The Sum of Its Parts
The R1 Carry slide is blued steel, with Novak-like sights front and back. The front is a night sight, with a tritium, insert, courtesy of Trijicon. The rear is a plain steel sight, no dots, lines or inserts—which is the way I like sights, although my test sample had a set of drift-rod marks from where it was assembled. (Check the records, Remington; whoever put the sights on 73A needs to be handed a brass drift pin.)

The cocking serrations are thankfully present only at the rear and are six round-bottomed grooves. The rest of the slide? Standard internal extractor properly clocked, proper GI-style recoil spring and guide rod, normal and well-fitted stainless bushing, and match barrel with loaded-chamber inspection slot. If you reload, you’ll be happy to know that the ejection port has been lowered and scalloped at the rear, so your empty brass will have an easier—and less dinged—path to the ground. These are all things we used to pay extra for that now, in the 21st century, expect out of the box. Here, we get them out of the box.

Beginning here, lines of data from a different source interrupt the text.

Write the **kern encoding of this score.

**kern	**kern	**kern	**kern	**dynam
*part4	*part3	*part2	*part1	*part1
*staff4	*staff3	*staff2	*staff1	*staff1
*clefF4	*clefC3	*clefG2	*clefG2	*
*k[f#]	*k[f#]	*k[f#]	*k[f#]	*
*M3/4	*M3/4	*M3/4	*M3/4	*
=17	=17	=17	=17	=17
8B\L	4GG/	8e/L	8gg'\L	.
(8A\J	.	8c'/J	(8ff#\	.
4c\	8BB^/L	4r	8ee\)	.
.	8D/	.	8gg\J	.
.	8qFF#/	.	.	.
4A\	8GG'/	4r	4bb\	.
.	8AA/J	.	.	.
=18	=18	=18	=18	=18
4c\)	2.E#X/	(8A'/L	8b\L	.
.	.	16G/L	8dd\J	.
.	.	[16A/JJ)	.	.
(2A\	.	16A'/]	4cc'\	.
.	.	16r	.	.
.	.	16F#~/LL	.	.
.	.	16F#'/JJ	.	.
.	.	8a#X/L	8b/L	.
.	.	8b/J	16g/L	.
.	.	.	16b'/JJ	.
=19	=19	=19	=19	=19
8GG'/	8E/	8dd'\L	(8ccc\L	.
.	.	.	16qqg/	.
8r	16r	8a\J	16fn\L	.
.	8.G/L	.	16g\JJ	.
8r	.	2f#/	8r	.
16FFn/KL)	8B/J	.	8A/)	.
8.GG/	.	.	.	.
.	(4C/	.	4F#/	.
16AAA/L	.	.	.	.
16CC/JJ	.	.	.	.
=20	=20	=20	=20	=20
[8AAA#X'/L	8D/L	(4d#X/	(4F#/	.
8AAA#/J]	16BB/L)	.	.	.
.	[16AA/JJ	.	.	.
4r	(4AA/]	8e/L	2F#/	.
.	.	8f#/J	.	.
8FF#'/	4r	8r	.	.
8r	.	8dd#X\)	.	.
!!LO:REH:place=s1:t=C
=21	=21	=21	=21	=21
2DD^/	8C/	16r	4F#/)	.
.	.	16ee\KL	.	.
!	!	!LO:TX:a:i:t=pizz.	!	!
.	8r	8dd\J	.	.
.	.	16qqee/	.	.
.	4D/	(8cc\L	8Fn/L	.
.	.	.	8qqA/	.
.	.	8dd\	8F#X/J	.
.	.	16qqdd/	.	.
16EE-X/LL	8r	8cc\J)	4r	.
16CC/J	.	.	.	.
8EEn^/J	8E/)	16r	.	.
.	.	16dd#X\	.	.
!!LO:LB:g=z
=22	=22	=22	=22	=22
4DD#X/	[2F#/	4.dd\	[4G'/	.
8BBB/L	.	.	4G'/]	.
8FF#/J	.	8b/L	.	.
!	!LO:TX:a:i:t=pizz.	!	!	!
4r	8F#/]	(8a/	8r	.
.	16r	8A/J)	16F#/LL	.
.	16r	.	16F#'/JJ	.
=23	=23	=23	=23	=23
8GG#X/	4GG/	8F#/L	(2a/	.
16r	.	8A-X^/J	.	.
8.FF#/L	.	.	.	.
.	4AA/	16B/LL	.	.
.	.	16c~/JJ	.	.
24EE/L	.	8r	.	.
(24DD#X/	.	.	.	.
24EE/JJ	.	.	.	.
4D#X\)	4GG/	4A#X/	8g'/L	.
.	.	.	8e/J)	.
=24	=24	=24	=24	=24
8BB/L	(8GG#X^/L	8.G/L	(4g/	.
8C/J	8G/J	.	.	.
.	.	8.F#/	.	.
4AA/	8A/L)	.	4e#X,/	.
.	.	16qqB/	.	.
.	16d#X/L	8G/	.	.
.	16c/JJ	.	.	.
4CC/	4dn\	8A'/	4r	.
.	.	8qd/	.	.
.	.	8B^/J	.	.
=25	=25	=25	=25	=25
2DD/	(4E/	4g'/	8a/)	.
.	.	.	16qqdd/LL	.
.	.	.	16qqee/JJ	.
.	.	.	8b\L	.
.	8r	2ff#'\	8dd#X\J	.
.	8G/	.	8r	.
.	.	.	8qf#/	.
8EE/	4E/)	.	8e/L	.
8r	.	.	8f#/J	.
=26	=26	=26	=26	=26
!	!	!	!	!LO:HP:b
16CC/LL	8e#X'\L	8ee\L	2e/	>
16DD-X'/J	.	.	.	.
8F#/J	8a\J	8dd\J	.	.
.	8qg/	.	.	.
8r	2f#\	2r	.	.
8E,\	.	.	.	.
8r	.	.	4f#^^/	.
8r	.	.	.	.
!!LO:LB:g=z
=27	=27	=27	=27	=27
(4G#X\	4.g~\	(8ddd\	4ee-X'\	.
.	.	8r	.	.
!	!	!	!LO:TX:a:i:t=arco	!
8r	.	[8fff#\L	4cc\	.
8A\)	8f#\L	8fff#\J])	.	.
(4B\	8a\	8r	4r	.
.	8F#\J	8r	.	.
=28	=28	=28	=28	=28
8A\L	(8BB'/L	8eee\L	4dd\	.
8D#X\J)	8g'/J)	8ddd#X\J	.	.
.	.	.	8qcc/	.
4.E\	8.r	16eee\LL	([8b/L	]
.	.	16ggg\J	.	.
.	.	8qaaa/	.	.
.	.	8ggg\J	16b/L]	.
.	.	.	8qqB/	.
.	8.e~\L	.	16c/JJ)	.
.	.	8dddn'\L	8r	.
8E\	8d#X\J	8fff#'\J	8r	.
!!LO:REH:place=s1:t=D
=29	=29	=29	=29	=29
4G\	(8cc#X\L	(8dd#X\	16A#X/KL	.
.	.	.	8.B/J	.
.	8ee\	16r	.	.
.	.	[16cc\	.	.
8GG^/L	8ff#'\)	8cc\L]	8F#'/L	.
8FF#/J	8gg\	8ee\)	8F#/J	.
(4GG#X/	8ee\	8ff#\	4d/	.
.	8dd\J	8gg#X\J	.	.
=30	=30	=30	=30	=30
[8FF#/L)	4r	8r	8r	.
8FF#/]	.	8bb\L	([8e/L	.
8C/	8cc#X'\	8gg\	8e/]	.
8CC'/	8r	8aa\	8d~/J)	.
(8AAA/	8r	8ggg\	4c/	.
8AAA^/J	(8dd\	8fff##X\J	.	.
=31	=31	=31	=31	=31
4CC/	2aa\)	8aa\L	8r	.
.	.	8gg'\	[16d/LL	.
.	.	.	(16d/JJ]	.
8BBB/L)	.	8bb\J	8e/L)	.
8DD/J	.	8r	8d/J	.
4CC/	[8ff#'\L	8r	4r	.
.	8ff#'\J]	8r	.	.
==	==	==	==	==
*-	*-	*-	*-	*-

The safety is large enough to be useful, but not so large as to be obtrusive. It is ambidextrous and clicks up and down as thumb safeties should. The right-side lever is smaller than the left—a good thing—but were I to hang on to this R1 Carry I’d have to make it a bit smaller still due to the position of my hand in the firing grip. It may not bother you at all—my grip is an odd one—but it’s easy enough to fix.

The high-rise grip safety is fit with a bit of play and some gaps—OK on a production gun but cause for complaint on a custom gun. The grip safety is also set a bit “hard” in that it has to be crushed to the halfway point or a bit beyond before the trigger clears it. I prefer my grip safeties a bit more sensitive than that.

The speed bump on the grip safety, the mainspring housing and the frontstrap are all checkered, 30 lines to the inch. It is nicely done machine checkering, and the frontstrap has clearance grooves top and bottom to clean up the machine cuts and provide your hand a bit more access to the checkering for a secure grip. If you’re thinking of the R1 Carry as a base gun for some extra custom work, the paneling that sets off the frontstrap checkering at the top will serve you well, allowing your custom 1911 guy (or gal) to lift the frontstrap where it joins the triggerguard.

The magazine catch is standard size, height and grooved, and the grips are wood, half-checkered on the diagonal and held on with torx-head screws.

The slide and frame have been dehorned, but in an industrial process and not a hand-done dehorning. You know how you clean your brass before reloading? Well, think of a bin the size of a hot tub with ceramic lozenges in it and a bunch of slides or frames added into the mix. They vibrate around, and the ceramics rub the slides or frames, wearing the edges slightly rounded enough to be nonabrasive.

This is a fast process, and one in use in just about every firearms manufacturer in the country (and overseas as well), but it doesn’t round just the edges you want rounded. It rounds all the corners that the ceramic chips and lozenges can reach. The signs of this show at the slot for the mainspring housing. I realize it is difficult to see, and even I have to admit it is a minor cosmetic detail. And given the competitive price of the R1 Carry, it’s a detail that is easy to overlook. The magazine well, just ahead of it, is beveled for fast reloads.

The trigger is the customary aluminum unit, with an overtravel screw and three lightening holes. They connect, via the sear, to a Commander-style hammer. The trigger pull is very clean and in the four-pound region. In dry-firing it, I could hear the disconnector “ting” as I took the slack up, but most of the time couldn’t feel it. The rest of the trigger pull was uneventful. Once the slack was gone, nothing moved until the hammer fell.

After I had dry-fired it some, then spent a couple of days at the range with it, the “ting” diminished greatly and is now quiet enough that it takes some hard listening to hear it.